Fairview elementary to be renamed after first black principal in Anchorage
ANCHORAGE, Alaska (KTUU) - To honor the legacy of the first Black principal in Anchorage schools, Fairview Elementary has a new name. With a unanimous vote back in September, he Anchorage School Board voted to rename Fairview Elementary School as Dr. Etheldra Davis Fairview Elementary School.
The Anchorage School District along invited the family of the late Dr. Davis to celebrate together at the name change ceremony on Wednesday night.
Dr. Etheldra Davis moved to Anchorage in 1958 and was the first Black teacher hired on contract with the district. She later became principal of Fairview Elementary in 1969, another first for a Black educator.
As the daughter of Dr. Davis, Andrea Davis-Antoine found herself overcome with emotions during the ceremony.
“Indescribable, like I don’t even have any words,” said Davis-Antoine. “Honored, blessed, just overwhelmed, everything, and humble, thankful.”
Andrea Davis-Antoine even attended Fairview Elementary during her mother’s time as principal.
“That was interesting. I had to definitely be good,” Davis-Antoine said. “I couldn’t be bad, because I was the example.”

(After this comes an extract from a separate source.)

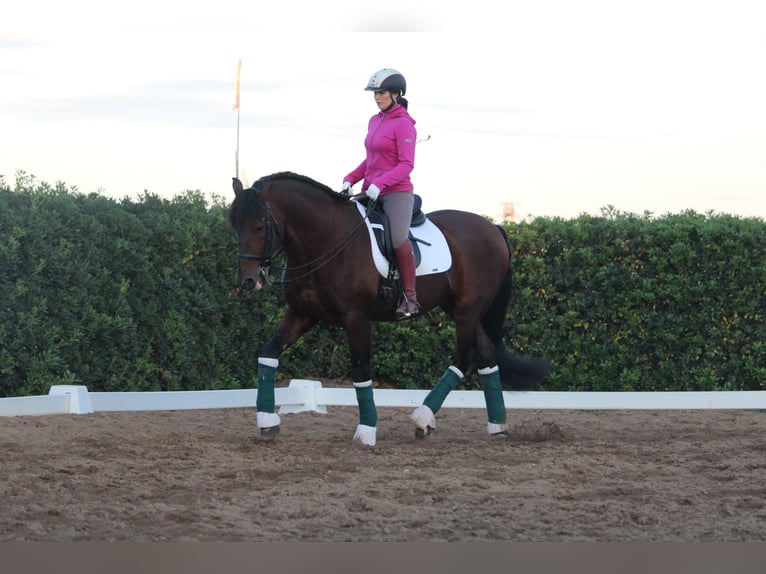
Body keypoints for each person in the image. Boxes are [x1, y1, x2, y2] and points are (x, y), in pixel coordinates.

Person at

Davis-Antoine said that in her time as a student, she never imagined her mothers name would be displayed on the school, which she felt was a fitting way to preserve the legacy of a woman who achieved so much as a pioneering educator in Anchorage.
“My best friend, just very strong, determined, pretty much never backed down,” Davis-Antoine said. “Just very strong, she had this strength. Her inner strength was phenomenal.”
During her time with the school district, Dr. Davis was said to be extremely committed to supporting the education of youth and young adults in the city. Dr. Davis taught at Government Hill, Willow Crest, Airport Heights, and Denali Elementary Schools. Sonya Hunte, the Executive Director for the Office of Equity at Anchorage School District, explains why Dr. Davis was chosen unanimously.
“She modeled education, she promoted education, she worked in education,” Hunte said. “As a result of her legacy and her hard work many of the people that you even see present today have been positively impacted.”
The date for the name change ceremony was chosen to coincide with Dr. Davis’ birthday.